Roque Dalton, que era un inventor profesional, contaba que Claribel le había enseñado a bailar rumba en Praga, donde ella nunca había estado, ni conocía personalmente a Roque, más que por cartas; una pareja como Fred Astaire y Ginger Rogers girando en los infinitos escenarios cambiantes de los musicales de Hollywood a la luz de una falsa luna de papier maché.
Merecedora del Premio Iberoamericano de Poesía Reina Sofía en 2018, Claribel fue así mismo una narradora excepcional, como se refleja en Las cenizas de Izalco (1966), la novela escrita en colaboración con Bud, finalista del Premio Biblioteca Breve que ganó Vargas Llosa en 1964 con La ciudad y los perros.
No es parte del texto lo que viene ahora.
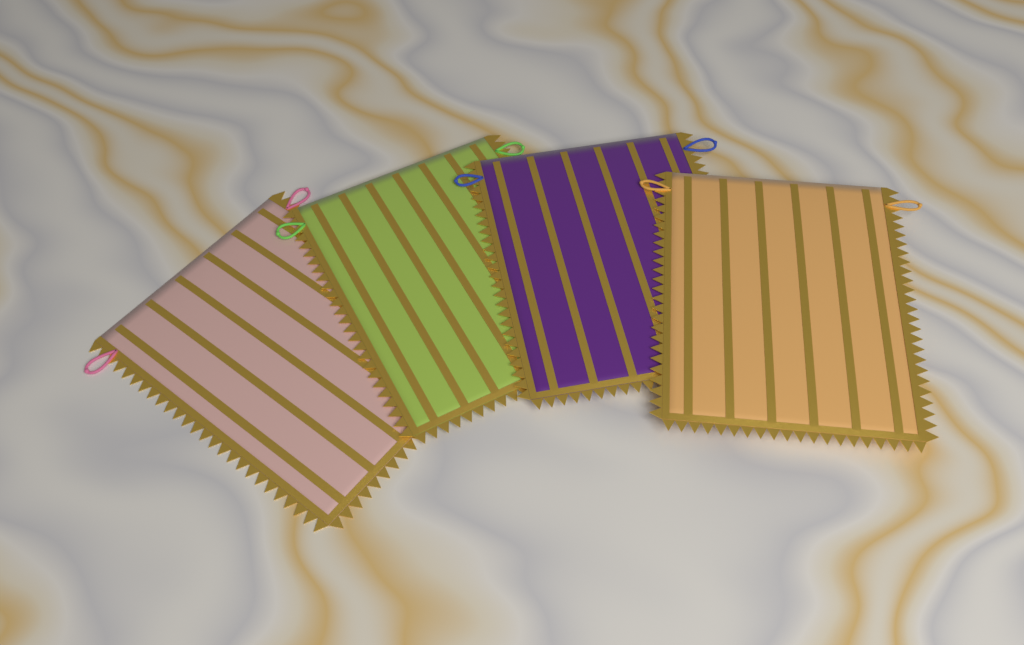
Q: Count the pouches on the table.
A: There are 4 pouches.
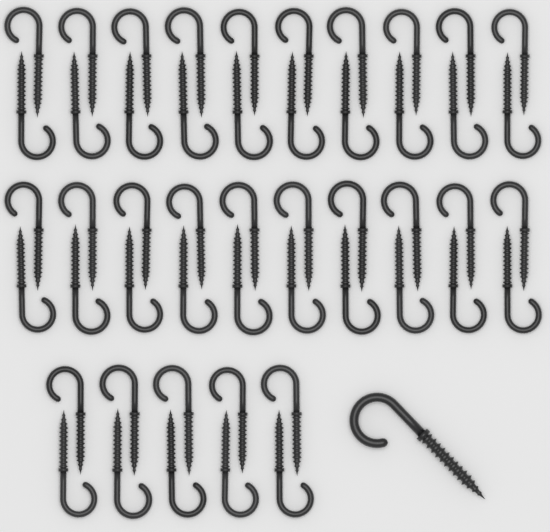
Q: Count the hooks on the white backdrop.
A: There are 51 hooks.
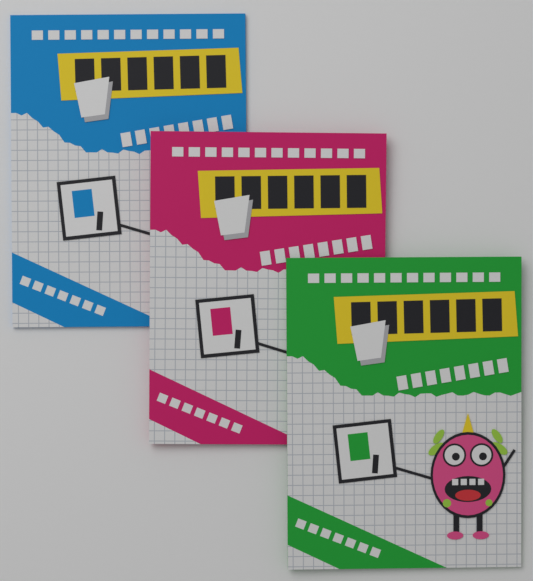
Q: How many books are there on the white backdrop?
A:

En esta novela se cuenta la insurrección campesina de 1933 saldada con una feroz masacre que dejó 30 mil muertos en las aldeas indígenas de El Salvador, bajo la mano represora del dictador Maximiliano Hernández Martínez, uno de los personajes más siniestros del bestiario centroamericano.
En su poema Pandora dice Claribel: Aún podemos hacernos la ilusión/de transformar al mundo/en un tigre con alas/en un tigre amarillo/de ariscas rayas negras/sobre el que todos podamos cabalgar.
Celebremos en este centenario de su nacimiento al tigre con alas en el que cabalga Claribel Alegría.